Working data
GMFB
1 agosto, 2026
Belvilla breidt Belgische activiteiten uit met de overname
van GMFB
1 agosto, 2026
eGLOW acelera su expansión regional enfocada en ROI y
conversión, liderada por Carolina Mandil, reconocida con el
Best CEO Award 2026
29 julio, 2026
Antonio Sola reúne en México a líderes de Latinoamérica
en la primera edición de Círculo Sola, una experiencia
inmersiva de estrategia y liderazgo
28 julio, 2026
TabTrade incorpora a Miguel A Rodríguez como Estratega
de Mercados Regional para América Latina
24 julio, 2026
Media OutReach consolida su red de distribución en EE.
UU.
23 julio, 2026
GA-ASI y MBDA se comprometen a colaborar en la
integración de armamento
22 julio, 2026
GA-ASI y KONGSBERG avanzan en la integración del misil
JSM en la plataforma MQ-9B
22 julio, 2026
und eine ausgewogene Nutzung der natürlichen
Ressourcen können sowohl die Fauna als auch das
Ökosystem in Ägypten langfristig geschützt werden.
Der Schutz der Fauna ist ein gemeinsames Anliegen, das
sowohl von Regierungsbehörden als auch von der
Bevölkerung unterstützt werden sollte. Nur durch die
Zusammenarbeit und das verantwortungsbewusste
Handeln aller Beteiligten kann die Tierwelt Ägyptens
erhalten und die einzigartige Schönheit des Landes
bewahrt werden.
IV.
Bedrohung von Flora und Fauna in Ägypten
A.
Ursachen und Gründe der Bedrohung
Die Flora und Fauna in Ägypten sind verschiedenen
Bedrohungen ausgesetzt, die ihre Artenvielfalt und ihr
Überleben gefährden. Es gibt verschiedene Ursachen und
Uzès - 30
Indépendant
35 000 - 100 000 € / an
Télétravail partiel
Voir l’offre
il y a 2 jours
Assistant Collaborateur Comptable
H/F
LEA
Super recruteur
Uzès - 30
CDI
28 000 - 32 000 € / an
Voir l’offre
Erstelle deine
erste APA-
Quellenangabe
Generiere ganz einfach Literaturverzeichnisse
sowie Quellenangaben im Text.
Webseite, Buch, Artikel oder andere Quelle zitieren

Work task
Would you print each line of the listing again, unaltered?

Exercise result
GMFB
1 agosto, 2026
Belvilla breidt Belgische activiteiten uit met de overname
van GMFB
1 agosto, 2026
eGLOW acelera su expansión regional enfocada en ROI y
conversión, liderada por Carolina Mandil, reconocida con el
Best CEO Award 2026
29 julio, 2026
Antonio Sola reúne en México a líderes de Latinoamérica
en la primera edición de Círculo Sola, una experiencia
inmersiva de estrategia y liderazgo
28 julio, 2026
TabTrade incorpora a Miguel A Rodríguez como Estratega
de Mercados Regional para América Latina
24 julio, 2026
Media OutReach consolida su red de distribución en EE.
UU.
23 julio, 2026
GA-ASI y MBDA se comprometen a colaborar en la
integración de armamento
22 julio, 2026
GA-ASI y KONGSBERG avanzan en la integración del misil
JSM en la plataforma MQ-9B
22 julio, 2026
und eine ausgewogene Nutzung der natürlichen
Ressourcen können sowohl die Fauna als auch das
Ökosystem in Ägypten langfristig geschützt werden.
Der Schutz der Fauna ist ein gemeinsames Anliegen, das
sowohl von Regierungsbehörden als auch von der
Bevölkerung unterstützt werden sollte. Nur durch die
Zusammenarbeit und das verantwortungsbewusste
Handeln aller Beteiligten kann die Tierwelt Ägyptens
erhalten und die einzigartige Schönheit des Landes
bewahrt werden.
IV.
Bedrohung von Flora und Fauna in Ägypten
A.
Ursachen und Gründe der Bedrohung
Die Flora und Fauna in Ägypten sind verschiedenen
Bedrohungen ausgesetzt, die ihre Artenvielfalt und ihr
Überleben gefährden. Es gibt verschiedene Ursachen und
Uzès - 30
Indépendant
35 000 - 100 000 € / an
Télétravail partiel
Voir l’offre
il y a 2 jours
Assistant Collaborateur Comptable
H/F
LEA
Super recruteur
Uzès - 30
CDI
28 000 - 32 000 € / an
Voir l’offre
Erstelle deine
erste APA-
Quellenangabe
Generiere ganz einfach Literaturverzeichnisse
sowie Quellenangaben im Text.
Webseite, Buch, Artikel oder andere Quelle zitieren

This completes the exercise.